Este artigo também está disponível em português.
Este artículo fue escrito por Nelly Luna Amancia, y publicado en el blog de Ojo Publico. Este artículo fue editado mínimamente por claridad y longitud.
En los próximos meses, estaremos trabajando junto con aliados regionales en América Latina, como Ciudadano Inteligente, Ojo Público, TEDIC y FLIP, para desarrollar estrategias transfronterizas alrededor de desafíos de transparencia y rendición de cuentas en la región, reuniendo a actores en estos temas en un evento en Río de Janeiro en noviembre del 2017. Nos concentraremos en cuatro temas principales: la libertad de prensa, la impunidad, la seguridad organizacional y la influencia del sector privado en la política. Esta semana, nuestros aliados regionales compartirán sus respectivos pensamientos sobre los cuatro temas en esta serie.
En el periodismo aprendemos temprano que el Estado con frecuencia es lento, pesado y corrupto. Son frecuentes las historias de jueces que cobran dinero por fallos benignos o por acelerar la resolución de expedientes, parlamentarios con empleados fantasma, policías sobornados en las calles para no imponer multas de tránsito, funcionarios públicos con sospechosos incrementos de su patrimonio, alcaldes denunciados por beneficiar a sus familiares en proyectos de infraestructura. Desde los periodistas de investigación más jóvenes hasta las organizaciones de la sociedad civil, los esfuerzos de fiscalización y rendición de cuentas se han concentrado en vigilar y transparentar la función pública y el papel del Estado. ¿Pero qué ocurre con el sector privado?

• MATERIAL PROPORCIONADO:

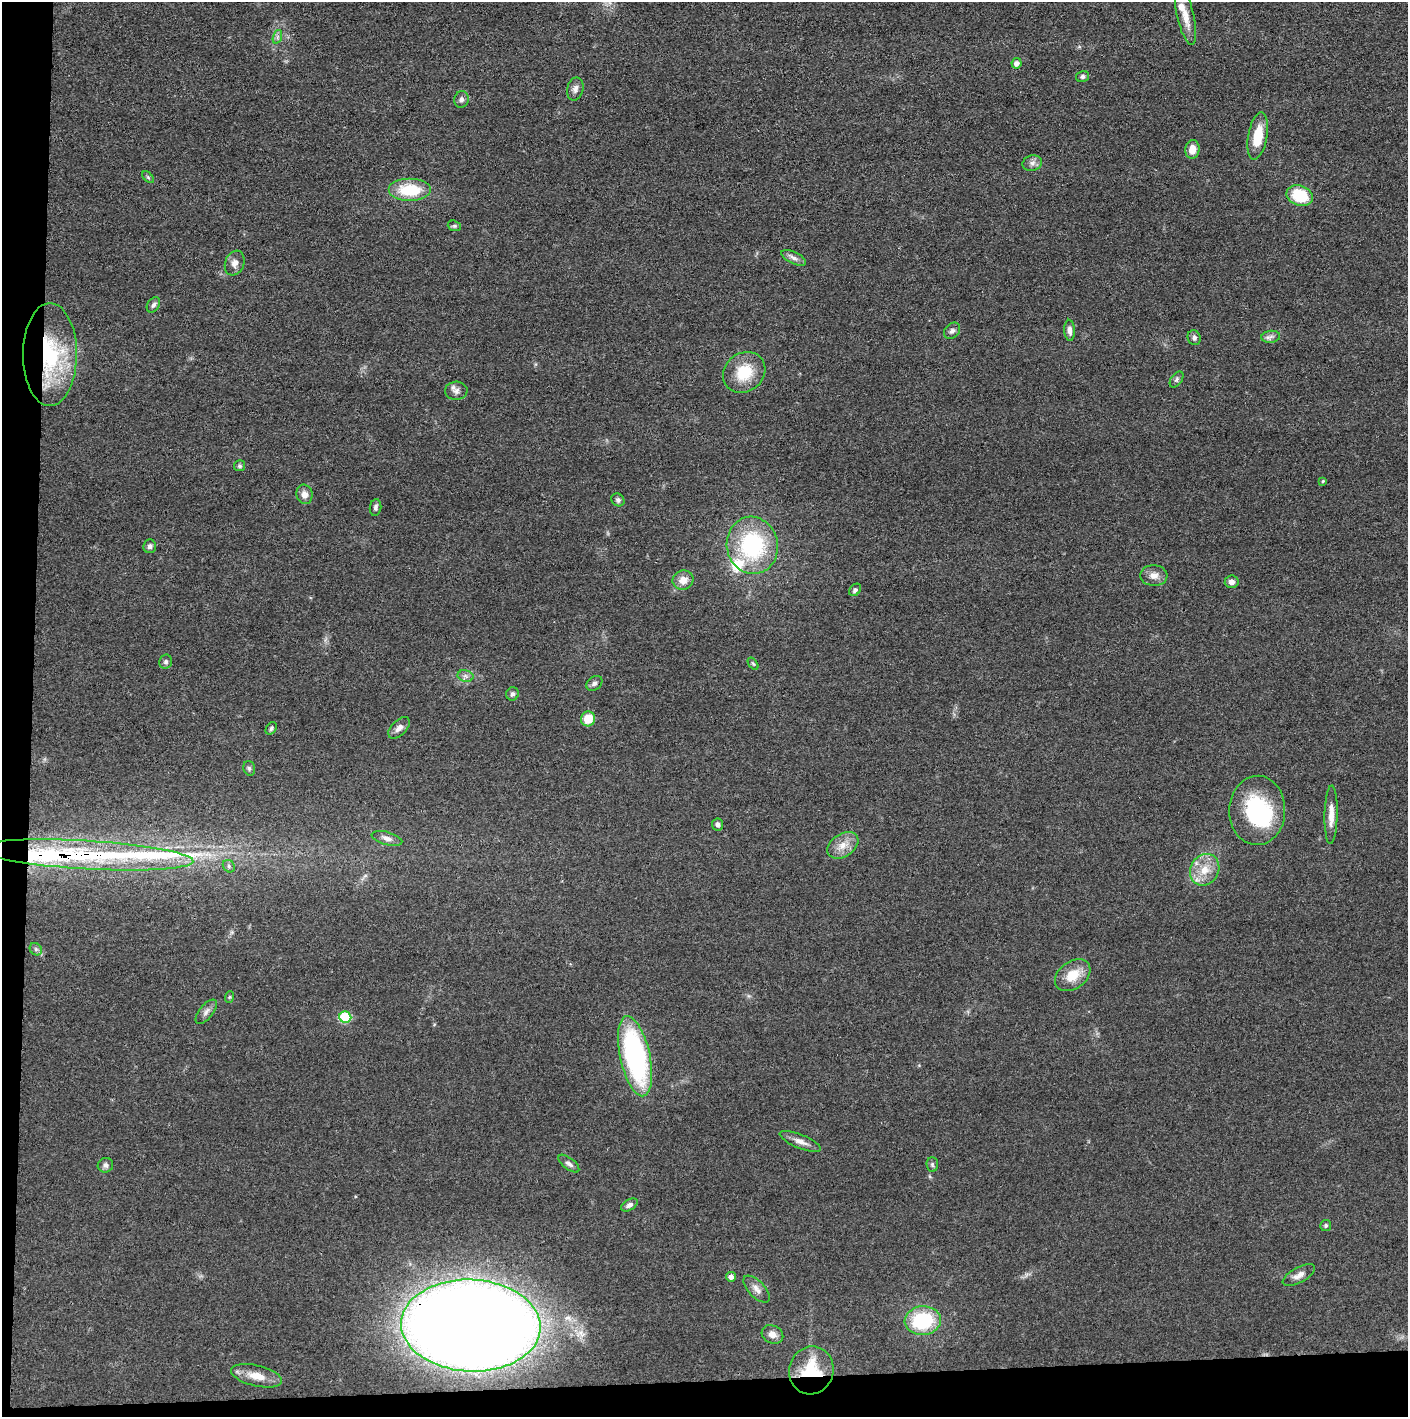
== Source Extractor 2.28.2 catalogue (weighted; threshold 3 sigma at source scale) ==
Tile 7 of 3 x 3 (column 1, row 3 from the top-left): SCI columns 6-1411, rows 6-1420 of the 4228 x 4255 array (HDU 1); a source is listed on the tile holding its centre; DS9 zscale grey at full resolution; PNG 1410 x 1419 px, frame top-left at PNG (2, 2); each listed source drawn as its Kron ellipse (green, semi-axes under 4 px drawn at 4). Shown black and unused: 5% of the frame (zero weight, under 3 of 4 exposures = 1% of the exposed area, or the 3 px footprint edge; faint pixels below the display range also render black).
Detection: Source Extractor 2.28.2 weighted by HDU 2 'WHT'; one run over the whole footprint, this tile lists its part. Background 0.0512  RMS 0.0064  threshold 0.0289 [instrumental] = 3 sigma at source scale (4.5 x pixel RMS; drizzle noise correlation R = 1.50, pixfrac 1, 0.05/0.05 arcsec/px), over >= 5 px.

• EJERCICIOS PROPUESTOS:
**a.** Enumera los cuatro temas principales en los que, según el fragmento seleccionado, se concentrará el trabajo con los aliados regionales.
**b.** Resume en forma de lista el párrafo del fragmento seleccionado que comienza con "En el periodismo aprendemos temprano", conservando sus datos principales.

• RESPUESTAS:
**a.**
- La libertad de prensa
- La impunidad
- La seguridad organizacional
- La influencia del sector privado en la política

**b.**
- En el periodismo se aprende pronto que el Estado suele ser lento, pesado y corrupto.
- Abundan las historias de corrupción pública:
  - jueces que cobran por fallos benignos o por acelerar expedientes;
  - parlamentarios con empleados fantasma;
  - policías sobornados para no poner multas de tránsito;
  - funcionarios con aumentos sospechosos de su patrimonio;
  - alcaldes denunciados por favorecer a sus familiares en obras de infraestructura.
- Periodistas de investigación y organizaciones de la sociedad civil han centrado la fiscalización y la rendición de cuentas en la función pública y el papel del Estado.
- Queda abierta la pregunta de qué ocurre con el sector privado.